━━━━━ RECORDS FOR THE TASK

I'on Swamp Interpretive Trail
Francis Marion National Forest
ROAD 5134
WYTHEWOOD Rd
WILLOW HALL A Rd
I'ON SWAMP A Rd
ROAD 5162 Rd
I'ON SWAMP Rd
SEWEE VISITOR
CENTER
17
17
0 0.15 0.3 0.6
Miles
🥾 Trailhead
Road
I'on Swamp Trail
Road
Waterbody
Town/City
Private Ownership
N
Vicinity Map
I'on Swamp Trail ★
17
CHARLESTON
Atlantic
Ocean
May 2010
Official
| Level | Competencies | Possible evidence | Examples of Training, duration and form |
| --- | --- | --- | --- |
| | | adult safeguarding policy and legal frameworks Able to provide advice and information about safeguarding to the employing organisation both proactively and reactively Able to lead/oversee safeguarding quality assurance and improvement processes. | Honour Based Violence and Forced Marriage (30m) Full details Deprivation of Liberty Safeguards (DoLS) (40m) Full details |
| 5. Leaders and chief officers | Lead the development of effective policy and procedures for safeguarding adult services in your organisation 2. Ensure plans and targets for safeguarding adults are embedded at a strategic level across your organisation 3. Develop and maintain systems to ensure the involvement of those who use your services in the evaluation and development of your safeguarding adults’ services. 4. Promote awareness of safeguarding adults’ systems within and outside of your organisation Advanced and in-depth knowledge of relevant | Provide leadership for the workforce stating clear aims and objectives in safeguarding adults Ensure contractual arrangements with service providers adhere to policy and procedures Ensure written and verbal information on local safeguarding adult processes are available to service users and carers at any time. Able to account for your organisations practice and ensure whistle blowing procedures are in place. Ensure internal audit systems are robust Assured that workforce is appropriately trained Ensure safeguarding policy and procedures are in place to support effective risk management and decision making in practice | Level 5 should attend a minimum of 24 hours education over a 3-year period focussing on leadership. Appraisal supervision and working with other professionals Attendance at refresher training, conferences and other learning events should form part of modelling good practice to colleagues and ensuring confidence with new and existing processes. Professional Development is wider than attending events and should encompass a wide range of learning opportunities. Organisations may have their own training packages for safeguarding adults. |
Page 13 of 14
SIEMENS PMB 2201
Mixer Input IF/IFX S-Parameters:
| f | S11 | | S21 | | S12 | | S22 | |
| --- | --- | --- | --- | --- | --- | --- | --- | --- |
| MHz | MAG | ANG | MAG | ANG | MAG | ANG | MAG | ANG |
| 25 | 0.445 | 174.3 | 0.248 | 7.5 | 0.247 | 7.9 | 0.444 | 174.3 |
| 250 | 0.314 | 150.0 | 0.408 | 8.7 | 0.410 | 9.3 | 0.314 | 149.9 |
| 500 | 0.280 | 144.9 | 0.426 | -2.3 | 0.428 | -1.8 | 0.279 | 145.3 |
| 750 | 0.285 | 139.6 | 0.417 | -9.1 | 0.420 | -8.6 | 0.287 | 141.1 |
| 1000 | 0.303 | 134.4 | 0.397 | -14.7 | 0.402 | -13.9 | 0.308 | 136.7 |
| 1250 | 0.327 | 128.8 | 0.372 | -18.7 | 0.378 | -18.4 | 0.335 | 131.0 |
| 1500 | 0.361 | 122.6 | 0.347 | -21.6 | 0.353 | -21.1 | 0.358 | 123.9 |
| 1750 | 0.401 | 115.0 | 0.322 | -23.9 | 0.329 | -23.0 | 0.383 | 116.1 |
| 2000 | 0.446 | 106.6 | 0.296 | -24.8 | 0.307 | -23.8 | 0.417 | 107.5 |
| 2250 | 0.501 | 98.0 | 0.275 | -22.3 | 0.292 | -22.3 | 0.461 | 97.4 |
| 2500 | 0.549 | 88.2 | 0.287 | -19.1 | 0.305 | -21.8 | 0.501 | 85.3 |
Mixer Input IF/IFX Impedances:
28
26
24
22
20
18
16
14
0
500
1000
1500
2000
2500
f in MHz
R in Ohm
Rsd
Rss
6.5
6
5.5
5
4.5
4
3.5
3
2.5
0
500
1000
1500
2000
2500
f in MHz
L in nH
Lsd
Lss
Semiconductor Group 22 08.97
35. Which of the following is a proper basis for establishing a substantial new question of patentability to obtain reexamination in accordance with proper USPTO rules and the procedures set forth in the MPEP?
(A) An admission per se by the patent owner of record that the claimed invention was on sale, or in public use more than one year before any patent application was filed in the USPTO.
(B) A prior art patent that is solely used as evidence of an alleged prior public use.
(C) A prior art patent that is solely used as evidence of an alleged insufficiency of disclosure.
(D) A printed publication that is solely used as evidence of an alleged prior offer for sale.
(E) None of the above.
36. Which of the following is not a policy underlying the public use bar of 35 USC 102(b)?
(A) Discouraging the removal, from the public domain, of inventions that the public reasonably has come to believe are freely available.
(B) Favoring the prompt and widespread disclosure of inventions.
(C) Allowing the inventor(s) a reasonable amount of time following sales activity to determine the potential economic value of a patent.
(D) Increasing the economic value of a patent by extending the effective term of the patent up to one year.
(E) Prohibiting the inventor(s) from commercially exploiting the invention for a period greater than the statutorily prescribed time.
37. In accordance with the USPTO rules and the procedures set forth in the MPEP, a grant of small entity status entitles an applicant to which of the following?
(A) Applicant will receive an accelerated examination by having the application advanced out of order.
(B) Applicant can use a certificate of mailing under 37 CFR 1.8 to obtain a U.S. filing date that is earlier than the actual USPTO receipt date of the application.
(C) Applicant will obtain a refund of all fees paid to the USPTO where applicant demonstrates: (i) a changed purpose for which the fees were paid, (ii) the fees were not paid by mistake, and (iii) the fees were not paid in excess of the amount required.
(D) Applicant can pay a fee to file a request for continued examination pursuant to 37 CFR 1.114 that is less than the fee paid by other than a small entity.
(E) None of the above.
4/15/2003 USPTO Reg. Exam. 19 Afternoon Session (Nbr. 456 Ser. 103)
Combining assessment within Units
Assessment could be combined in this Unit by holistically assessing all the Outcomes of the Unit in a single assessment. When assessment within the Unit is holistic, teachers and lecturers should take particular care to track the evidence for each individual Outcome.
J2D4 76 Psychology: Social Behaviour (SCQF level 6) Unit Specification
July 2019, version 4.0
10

━━━━━━━━━━

### TASK STATEMENT
Search the entries for the word "used" and pick out every line that holds it.

### SOLVED EXERCISE
(B) A prior art patent that is solely used as evidence of an alleged prior public use.
(C) A prior art patent that is solely used as evidence of an alleged insufficiency of disclosure.
(D) A printed publication that is solely used as evidence of an alleged prior offer for sale.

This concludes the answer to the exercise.